In this case, Amazon doesn’t pay a dividend or express an indication to do so, so we can leave that out of the analysis. As a general rule, the long-term P/E ratio for even a rapidly growing megacap is somewhere around 25x profits (and these are probably the highest sustainable assumptions).
Because the company is currently losing money, we’ll make an even more optimistic projection by using next year’s estimated profits of $3.00 per share. If you look at the current share price of $320 per share and divide it by 25, you would get earnings per share of $12.80 (this year, Amazon is expected to make $1.00 per share).
Put simply, to merely breakeven on the current $320 per share price in five years, Amazon would need to triple its profits between now and next year, and then quadruple them in the five years after that.

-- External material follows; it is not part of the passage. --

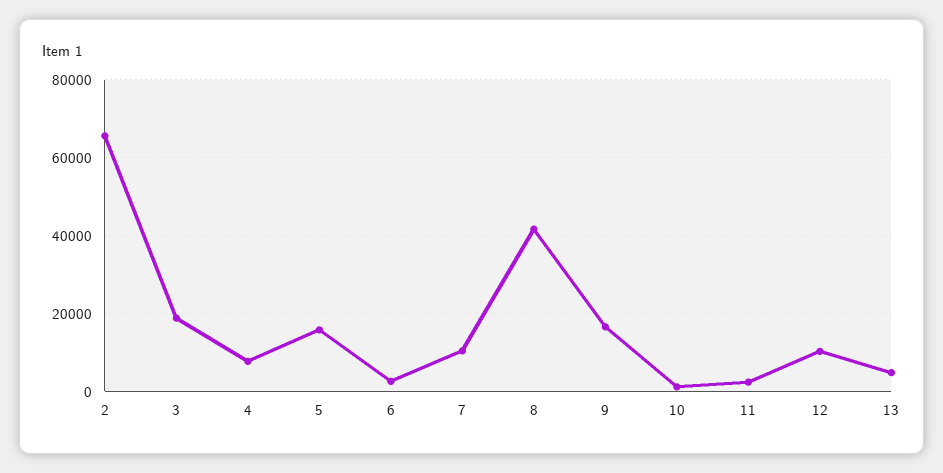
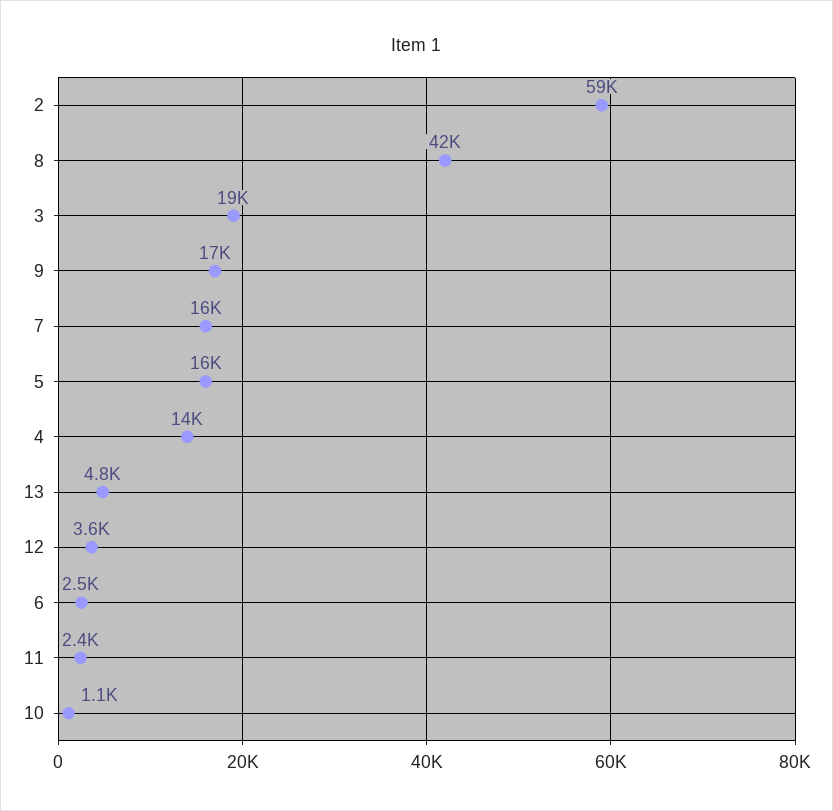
2: 66000 -> 59000
4: 8000 -> 14000
7: 10000 -> 16000
12: 10000 -> 3600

If the company traded at 25x profits at that time, you would make $0 between your July 2014 purchase price and the expected 2019-2020 share price. I have no idea what Amazon’s stock will do this year or next, or the year after that, but the current stock price is not supported by profits—it’s supported by the promise of future profits in which Amazon dominates the world, squeezes out the competition, and then jacks up the prices of everything to secure higher margins once it has a monopoly on electronic selling. The problem for investors is that, even if Amazon executes on this strategy (and that’s a big if, because there is also going to be someone there to compete, be it EBay or Wal-Mart) the share price got so ahead of itself in 2014 that the inevitable P/E compression would suck up all your growth.
This is a very different situation from GlaxoSmithKline, a company making $9 billion in profits, returning 2/3 of them to shareholders as a cash dividend, and then trading at 12-13x profits. There is a connection—a nexus—between the profits earned by the company and the stock price. Amazon is going to make, what, $500 million this year? That puts it at something like 450-500x current profits. That’s late 1990s stuff. What was Charlie Munger’s famous advice? “Don’t do cocaine. Don’t race trains. And avoid all AIDS situations.” Let’s add a fourth. “Don’t pay 500x current profits for a stock.”